Task directions
Beneath this instruction is a block of data; output from it exactly the lines that run from the one containing "This is the" through the one containing "DM<sub>t</sub> + XSCRAP<sub>t</sub> (3b)", inclusive.

Saved data entries:
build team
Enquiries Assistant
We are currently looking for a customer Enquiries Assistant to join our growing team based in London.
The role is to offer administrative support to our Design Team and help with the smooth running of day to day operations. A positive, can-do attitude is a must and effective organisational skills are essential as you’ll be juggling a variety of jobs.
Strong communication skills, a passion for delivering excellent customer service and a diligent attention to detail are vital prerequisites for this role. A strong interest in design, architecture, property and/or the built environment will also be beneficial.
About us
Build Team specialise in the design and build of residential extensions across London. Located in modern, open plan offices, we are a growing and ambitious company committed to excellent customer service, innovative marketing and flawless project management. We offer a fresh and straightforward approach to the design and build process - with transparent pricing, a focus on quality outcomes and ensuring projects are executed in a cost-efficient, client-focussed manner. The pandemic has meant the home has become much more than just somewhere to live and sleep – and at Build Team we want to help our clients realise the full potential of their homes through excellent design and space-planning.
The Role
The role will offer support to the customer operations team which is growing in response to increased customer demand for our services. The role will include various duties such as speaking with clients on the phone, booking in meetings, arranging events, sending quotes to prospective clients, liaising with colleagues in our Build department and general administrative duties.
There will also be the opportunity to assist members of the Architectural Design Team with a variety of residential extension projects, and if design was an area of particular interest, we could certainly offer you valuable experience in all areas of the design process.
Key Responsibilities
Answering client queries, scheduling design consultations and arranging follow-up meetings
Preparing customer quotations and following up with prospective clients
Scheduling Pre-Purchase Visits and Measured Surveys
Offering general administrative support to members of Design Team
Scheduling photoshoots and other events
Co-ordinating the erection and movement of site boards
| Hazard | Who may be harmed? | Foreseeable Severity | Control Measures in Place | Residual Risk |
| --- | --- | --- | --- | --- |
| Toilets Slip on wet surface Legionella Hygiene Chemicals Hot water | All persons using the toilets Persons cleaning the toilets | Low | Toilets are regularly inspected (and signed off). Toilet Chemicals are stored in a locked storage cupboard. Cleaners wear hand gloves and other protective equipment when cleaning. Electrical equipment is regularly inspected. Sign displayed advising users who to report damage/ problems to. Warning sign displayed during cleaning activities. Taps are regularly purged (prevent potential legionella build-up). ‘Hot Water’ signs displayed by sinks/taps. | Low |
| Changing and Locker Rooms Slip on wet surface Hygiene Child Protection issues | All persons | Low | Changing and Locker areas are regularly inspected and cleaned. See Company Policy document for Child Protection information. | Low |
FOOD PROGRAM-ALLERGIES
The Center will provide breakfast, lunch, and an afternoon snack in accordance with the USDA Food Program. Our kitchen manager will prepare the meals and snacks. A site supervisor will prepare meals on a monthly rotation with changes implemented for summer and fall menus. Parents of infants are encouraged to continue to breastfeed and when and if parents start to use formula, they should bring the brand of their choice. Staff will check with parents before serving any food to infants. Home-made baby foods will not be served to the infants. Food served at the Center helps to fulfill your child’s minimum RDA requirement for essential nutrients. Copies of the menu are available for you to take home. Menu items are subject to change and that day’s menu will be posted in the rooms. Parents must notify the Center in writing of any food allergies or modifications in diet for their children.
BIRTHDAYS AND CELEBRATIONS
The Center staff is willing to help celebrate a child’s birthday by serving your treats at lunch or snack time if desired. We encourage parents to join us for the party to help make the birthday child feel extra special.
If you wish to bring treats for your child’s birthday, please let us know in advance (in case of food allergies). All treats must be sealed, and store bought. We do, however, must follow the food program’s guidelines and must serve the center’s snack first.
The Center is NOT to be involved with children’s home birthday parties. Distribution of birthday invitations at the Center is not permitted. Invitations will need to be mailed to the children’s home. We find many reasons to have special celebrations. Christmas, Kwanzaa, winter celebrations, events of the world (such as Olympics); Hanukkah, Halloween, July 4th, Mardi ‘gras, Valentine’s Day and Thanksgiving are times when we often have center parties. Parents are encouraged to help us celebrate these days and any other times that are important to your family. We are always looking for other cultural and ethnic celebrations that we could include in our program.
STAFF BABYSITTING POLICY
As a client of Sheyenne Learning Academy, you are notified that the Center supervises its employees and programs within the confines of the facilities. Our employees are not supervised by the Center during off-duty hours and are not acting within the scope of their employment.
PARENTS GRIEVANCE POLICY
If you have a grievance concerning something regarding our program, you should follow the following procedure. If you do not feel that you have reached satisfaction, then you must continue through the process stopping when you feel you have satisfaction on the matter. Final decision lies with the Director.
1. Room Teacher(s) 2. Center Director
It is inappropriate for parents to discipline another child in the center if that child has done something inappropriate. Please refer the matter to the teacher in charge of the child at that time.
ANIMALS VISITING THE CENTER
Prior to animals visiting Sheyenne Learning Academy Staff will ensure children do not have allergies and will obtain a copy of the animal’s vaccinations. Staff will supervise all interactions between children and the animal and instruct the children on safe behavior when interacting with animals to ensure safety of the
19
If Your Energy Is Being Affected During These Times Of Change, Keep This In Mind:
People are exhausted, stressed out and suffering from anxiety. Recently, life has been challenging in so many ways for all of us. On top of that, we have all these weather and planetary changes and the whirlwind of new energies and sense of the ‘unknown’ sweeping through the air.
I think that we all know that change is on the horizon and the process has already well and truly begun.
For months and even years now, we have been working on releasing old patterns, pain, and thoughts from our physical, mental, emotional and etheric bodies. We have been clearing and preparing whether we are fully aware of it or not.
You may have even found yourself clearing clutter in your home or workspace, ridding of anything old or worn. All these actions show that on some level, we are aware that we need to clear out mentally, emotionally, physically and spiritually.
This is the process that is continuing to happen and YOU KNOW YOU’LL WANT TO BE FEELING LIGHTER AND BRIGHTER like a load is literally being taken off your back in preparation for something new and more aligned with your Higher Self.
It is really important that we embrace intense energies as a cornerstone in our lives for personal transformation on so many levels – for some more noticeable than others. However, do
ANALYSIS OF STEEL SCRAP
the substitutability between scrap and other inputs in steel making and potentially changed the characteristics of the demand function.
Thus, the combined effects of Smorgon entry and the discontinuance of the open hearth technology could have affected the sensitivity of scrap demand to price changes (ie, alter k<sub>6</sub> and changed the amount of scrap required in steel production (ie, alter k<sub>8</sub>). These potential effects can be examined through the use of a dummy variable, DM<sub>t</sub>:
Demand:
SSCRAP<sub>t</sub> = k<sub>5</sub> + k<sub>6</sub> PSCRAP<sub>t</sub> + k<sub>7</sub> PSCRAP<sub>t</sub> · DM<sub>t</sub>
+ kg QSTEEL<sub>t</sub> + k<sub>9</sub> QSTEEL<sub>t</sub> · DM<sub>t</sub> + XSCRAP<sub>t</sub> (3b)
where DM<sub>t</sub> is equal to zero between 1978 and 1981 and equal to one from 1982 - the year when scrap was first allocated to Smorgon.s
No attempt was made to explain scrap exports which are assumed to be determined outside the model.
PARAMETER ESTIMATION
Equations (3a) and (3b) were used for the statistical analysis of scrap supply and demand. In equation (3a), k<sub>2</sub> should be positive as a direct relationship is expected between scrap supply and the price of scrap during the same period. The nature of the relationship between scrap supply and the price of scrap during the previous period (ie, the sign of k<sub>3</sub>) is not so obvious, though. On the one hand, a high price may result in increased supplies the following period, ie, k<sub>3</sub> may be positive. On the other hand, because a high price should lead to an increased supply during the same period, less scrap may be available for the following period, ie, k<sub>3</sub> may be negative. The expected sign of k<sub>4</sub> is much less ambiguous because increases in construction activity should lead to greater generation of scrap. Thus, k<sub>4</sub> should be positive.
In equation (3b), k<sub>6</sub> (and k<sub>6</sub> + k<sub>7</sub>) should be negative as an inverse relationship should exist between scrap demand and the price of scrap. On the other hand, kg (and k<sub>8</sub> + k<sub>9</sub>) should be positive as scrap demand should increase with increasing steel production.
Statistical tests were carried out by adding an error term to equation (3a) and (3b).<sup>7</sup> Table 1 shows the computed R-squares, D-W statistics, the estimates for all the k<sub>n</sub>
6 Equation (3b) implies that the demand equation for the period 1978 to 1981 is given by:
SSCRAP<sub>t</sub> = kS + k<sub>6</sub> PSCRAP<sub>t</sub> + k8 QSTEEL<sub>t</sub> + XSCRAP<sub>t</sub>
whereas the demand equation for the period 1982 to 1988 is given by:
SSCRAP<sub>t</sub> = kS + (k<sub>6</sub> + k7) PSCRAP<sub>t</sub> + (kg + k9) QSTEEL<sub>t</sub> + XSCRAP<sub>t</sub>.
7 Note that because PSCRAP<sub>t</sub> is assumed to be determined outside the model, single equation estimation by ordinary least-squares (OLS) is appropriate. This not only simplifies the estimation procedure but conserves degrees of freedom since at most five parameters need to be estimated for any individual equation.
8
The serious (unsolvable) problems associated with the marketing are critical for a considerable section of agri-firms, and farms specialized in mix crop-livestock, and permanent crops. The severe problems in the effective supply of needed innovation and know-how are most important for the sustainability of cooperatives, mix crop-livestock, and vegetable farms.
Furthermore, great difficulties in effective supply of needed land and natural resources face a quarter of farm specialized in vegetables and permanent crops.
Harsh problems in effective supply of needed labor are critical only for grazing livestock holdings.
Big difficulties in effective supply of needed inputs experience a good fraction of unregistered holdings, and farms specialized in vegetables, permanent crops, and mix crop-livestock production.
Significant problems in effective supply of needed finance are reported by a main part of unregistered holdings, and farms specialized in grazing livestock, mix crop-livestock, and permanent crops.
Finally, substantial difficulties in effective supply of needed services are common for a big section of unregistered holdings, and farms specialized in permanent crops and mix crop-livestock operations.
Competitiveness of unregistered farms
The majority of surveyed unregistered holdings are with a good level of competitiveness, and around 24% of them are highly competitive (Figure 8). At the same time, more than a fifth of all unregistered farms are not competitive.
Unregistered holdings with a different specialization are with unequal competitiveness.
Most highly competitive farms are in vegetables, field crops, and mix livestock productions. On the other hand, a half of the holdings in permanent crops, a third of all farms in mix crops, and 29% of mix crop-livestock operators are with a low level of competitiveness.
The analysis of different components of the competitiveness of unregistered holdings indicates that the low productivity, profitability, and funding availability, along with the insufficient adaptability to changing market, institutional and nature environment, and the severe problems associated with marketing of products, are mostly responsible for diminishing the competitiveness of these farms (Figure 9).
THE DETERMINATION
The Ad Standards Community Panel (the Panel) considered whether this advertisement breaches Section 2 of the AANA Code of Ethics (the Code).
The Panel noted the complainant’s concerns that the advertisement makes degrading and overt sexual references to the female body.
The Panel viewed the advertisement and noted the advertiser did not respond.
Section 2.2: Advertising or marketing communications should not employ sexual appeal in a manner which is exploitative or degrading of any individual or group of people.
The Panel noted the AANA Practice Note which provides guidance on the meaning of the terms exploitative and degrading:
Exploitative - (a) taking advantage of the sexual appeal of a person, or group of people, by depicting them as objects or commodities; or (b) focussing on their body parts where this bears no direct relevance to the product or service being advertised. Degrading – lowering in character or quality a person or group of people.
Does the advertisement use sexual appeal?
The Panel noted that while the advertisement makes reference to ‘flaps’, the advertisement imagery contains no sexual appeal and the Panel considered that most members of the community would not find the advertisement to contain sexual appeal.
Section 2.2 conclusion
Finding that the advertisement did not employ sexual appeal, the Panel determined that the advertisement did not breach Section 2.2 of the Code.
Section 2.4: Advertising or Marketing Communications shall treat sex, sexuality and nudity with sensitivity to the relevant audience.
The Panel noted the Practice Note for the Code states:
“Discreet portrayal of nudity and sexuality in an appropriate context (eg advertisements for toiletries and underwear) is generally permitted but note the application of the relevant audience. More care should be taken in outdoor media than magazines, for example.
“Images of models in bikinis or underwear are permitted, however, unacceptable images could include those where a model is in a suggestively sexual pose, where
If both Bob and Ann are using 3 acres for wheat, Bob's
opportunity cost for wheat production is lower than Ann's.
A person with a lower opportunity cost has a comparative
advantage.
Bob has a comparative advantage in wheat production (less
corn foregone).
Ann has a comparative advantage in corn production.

Task solution
This is the process that is continuing to happen and YOU KNOW YOU’LL WANT TO BE FEELING LIGHTER AND BRIGHTER like a load is literally being taken off your back in preparation for something new and more aligned with your Higher Self.
It is really important that we embrace intense energies as a cornerstone in our lives for personal transformation on so many levels – for some more noticeable than others. However, do
ANALYSIS OF STEEL SCRAP
the substitutability between scrap and other inputs in steel making and potentially changed the characteristics of the demand function.
Thus, the combined effects of Smorgon entry and the discontinuance of the open hearth technology could have affected the sensitivity of scrap demand to price changes (ie, alter k<sub>6</sub> and changed the amount of scrap required in steel production (ie, alter k<sub>8</sub>). These potential effects can be examined through the use of a dummy variable, DM<sub>t</sub>:
Demand:
SSCRAP<sub>t</sub> = k<sub>5</sub> + k<sub>6</sub> PSCRAP<sub>t</sub> + k<sub>7</sub> PSCRAP<sub>t</sub> · DM<sub>t</sub>
+ kg QSTEEL<sub>t</sub> + k<sub>9</sub> QSTEEL<sub>t</sub> · DM<sub>t</sub> + XSCRAP<sub>t</sub> (3b)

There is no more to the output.